I have mentioned in this column fairly recently that big, single lap, 40 section trials are becoming ever scarcer for reasons that are obvious to all. Of course there’s still a reasonable number of such events, particularly in the north of England, however once you start getting into the Midlands and the south of England they dwindle in number.
However, let me add to the list a trial to which I ventured for the first time this weekend – an event that has previously escaped my notice. It’s the South Shropshire Club’s Long Mynd Trial and it took place last Sunday and started from a school at Church Stretton – yes you did read that correctly, a school
A trials riding friend entered me and my regular riding partner in the Long Mynd, relating as the reason that he had heard it was a good one-lapper with 40 sections. It’s a fair way south for us northerners, but we agreed and come half five Sunday morning I set off for Shropshire by way of Skipton.
Let me not mince words – it was a brilliant, fantastically well organised trial over a single, near 50 mile lap of the minor country roads, trails, tracks and open hills of the Long Mynd west of Church Stretton.
To somebody who regularly rides the big events of Derbyshire, Yorkshire and Cumbria, plus the occasional foray north of the border, the Long Mynd could never match the north for section quality. Quite simply it’s not there; but the club made brilliant use of what they do have and linked it all together with a marvellous route over hills that were totally unknown to me.
It’s no surprise that the 120 entry limit had been reached many days earlier, for those in the know had the rare opportunity to ride in the Midlands what us lucky northerners can get to ride many times a year. The entry had plenty of quality to it as well. I don’t mean the British Championship chasers, this would be chicken feed to them, but the good standard centre and minor national riders were there by the ten dozen and the fare they were offered was superb, with a very sensible clubman course and what looked to me to be a hard expert route, but no doubt the trick riders will have made it all look very easy.

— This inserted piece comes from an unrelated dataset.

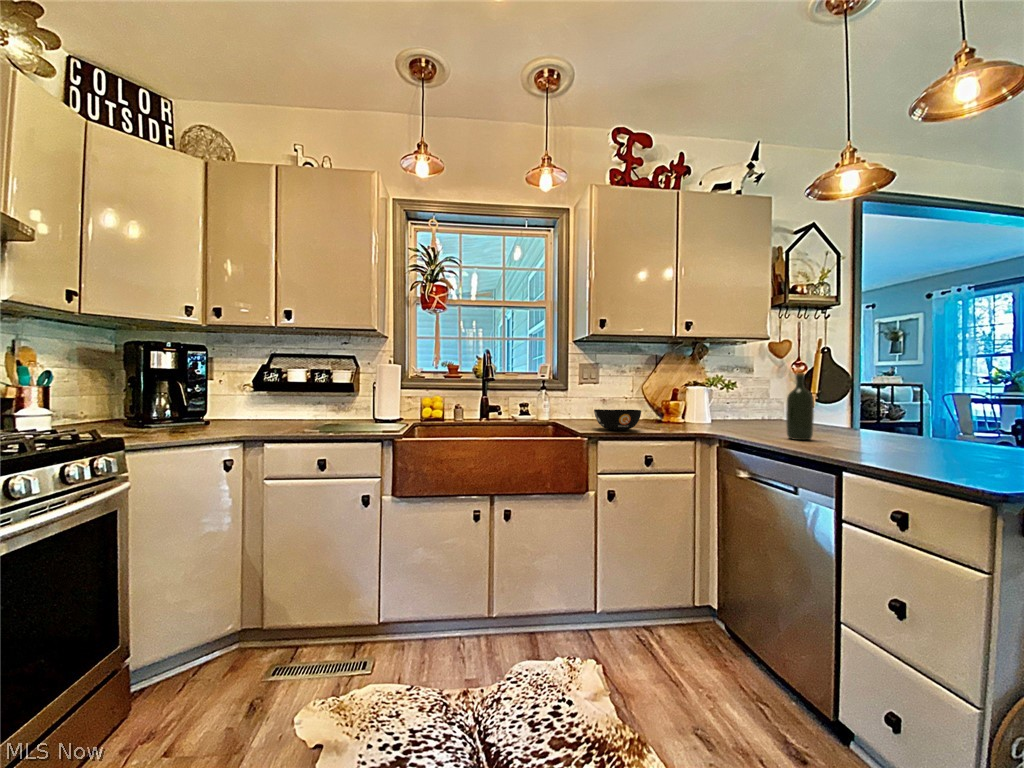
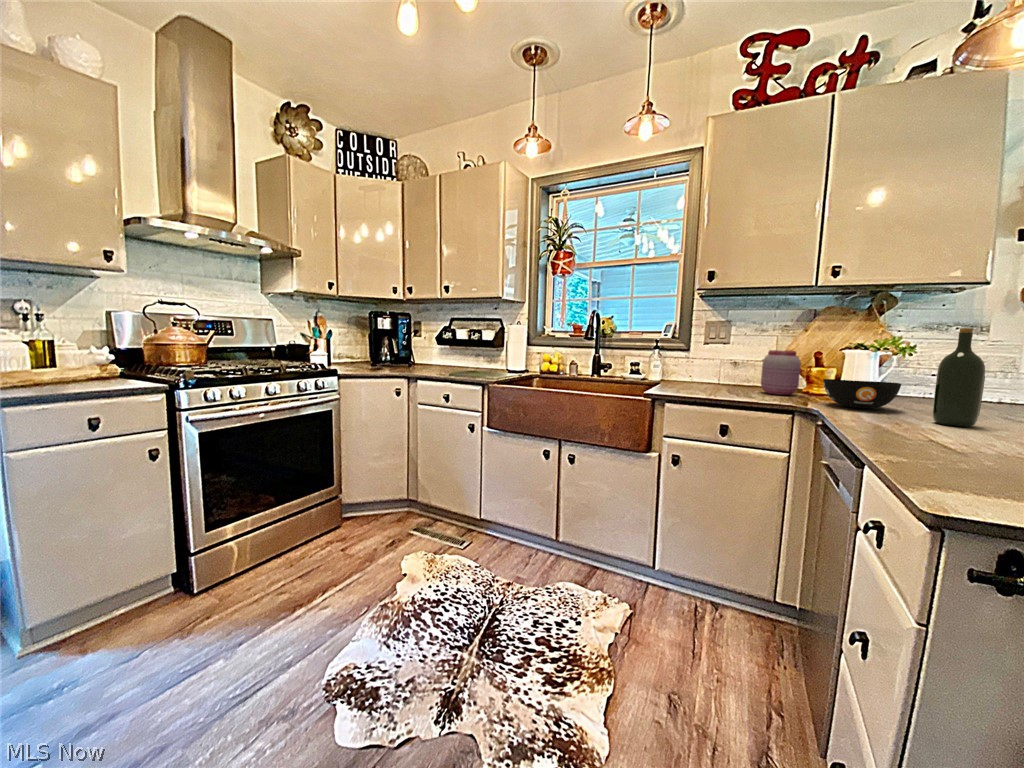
jar: none [644,389,672,427] -> present [761,350,801,395]
bowl: present [594,409,641,430] -> present [823,379,901,408]

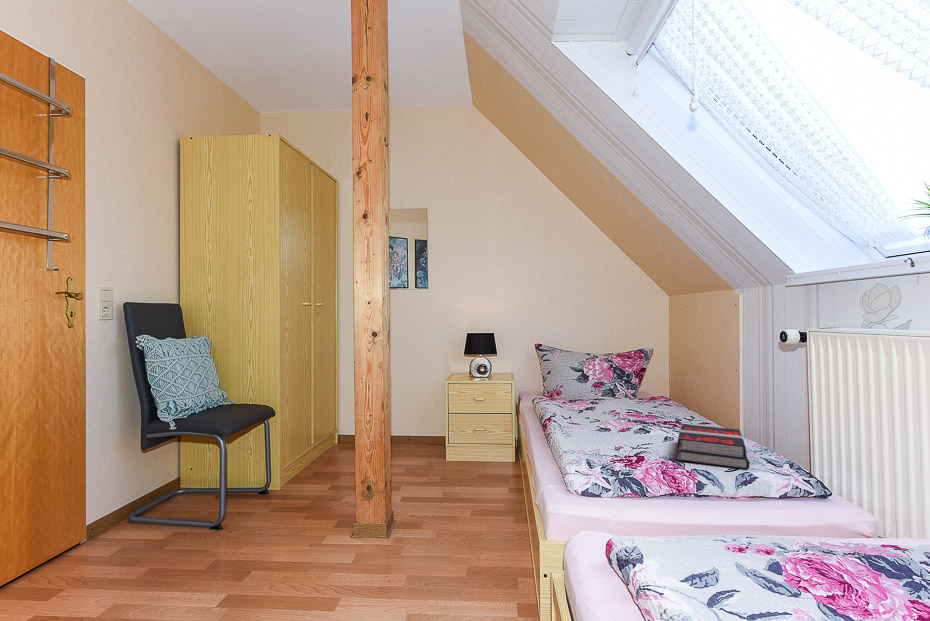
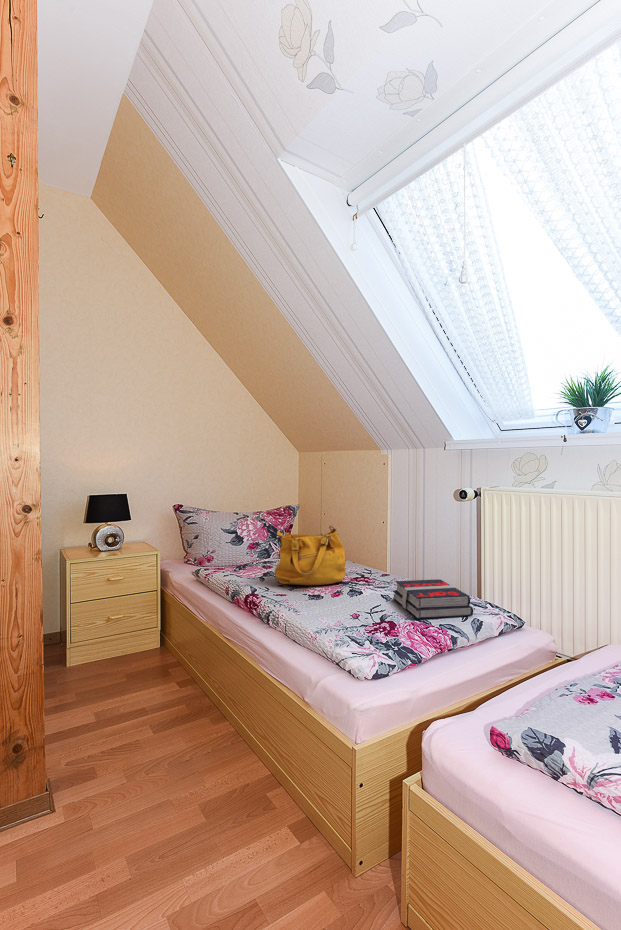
handbag: none [586,367,657,422] -> present [275,526,346,586]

There’s a forum piece on the go at the moment from a guy who wants to make a return to trials after a 20 year break. The Bradford Club have replied and suggested that he visits their upcoming Wednesday evening trial to see what it’s like these days. I couldn’t agree more, for I too get phone calls, as a club secretary, from folks wanting to make a return to or take up trials.
My club – and this is not a plug – run four Wednesday evening trials a year and a Saturday afternoon event and as part of these trials we have a dead easy beginners/returnees route. No matter how easy they are – and they are pretty easy let me tell you, riders on this route will always lose marks. Lancs County is not alone of course, many other clubs run similar events and I know for a fact that they are all well supported.
Most riders are able to move on after a few goes on the dead easy routes, having gained their confidence, but there’s always new faces to take their places. So if your club doesn’t include a dead easy route in at least some trials, I suggest that they give it some consideration as there’s no doubt, they bring in new faces to the sport, and ultimately, bums on seats is what we all need.